Data excerpts:
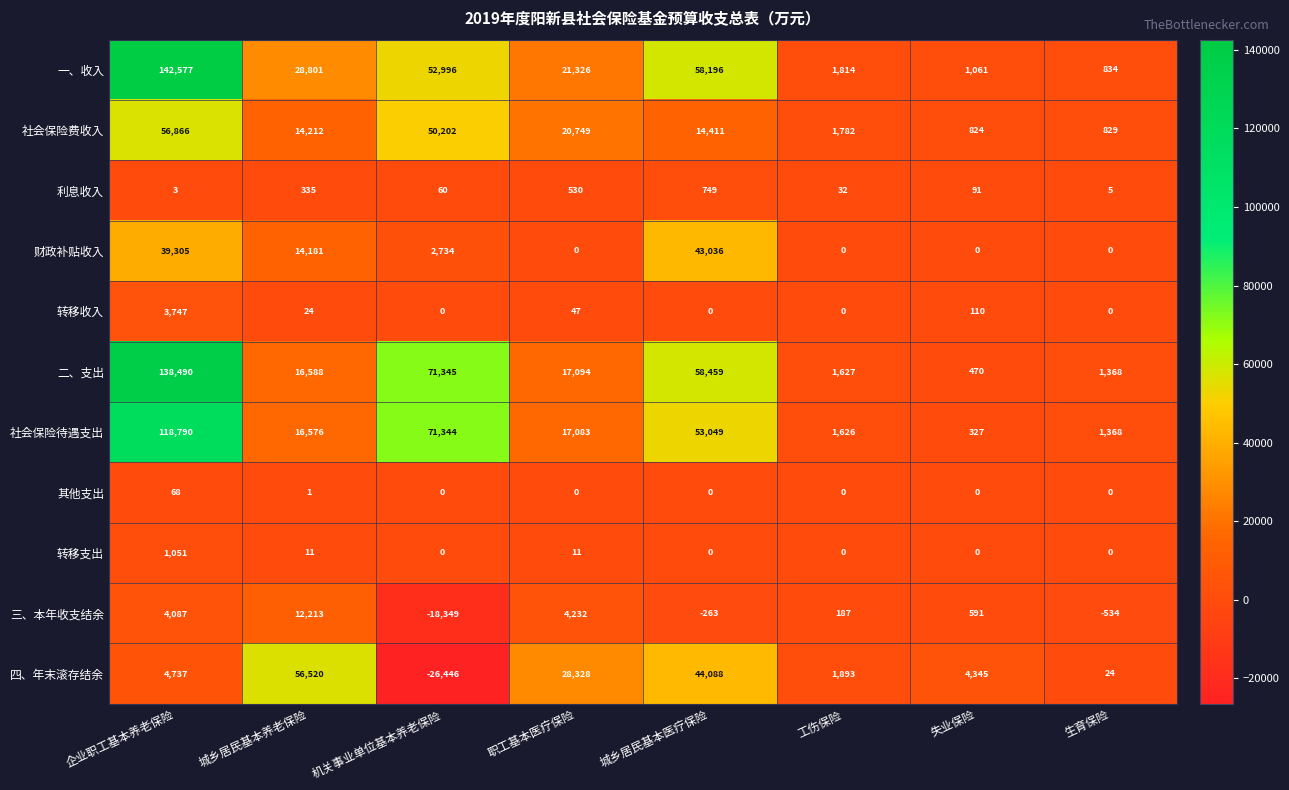

The 转移收入 series shows 110 at 失业保险. True or false?

True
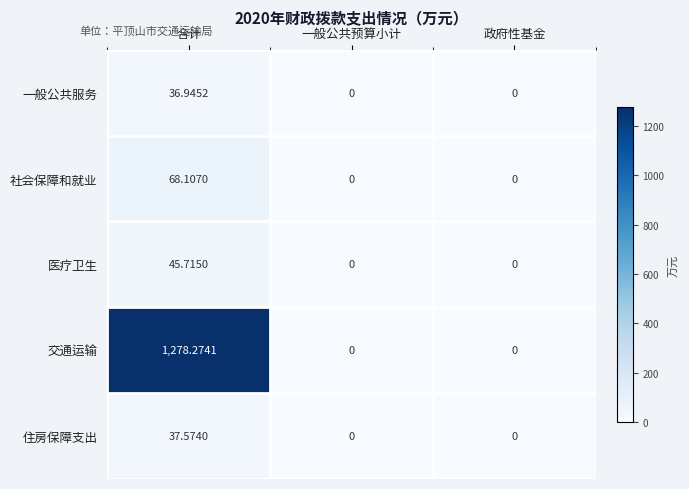

At which category is the sum across all series the highest?

合计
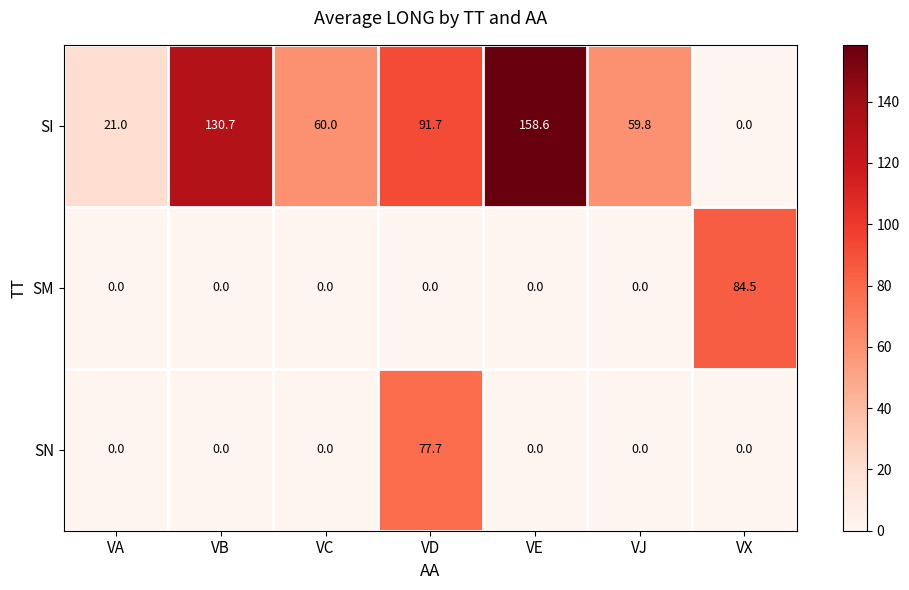

What is the sum of all SI values?

521.8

Exercise details:
Reproduce every line of the entries above word for word, omitting the pictures.

Solution to this task:
The 转移收入 series shows 110 at 失业保险. True or false?

True

At which category is the sum across all series the highest?

合计

What is the sum of all SI values?

521.8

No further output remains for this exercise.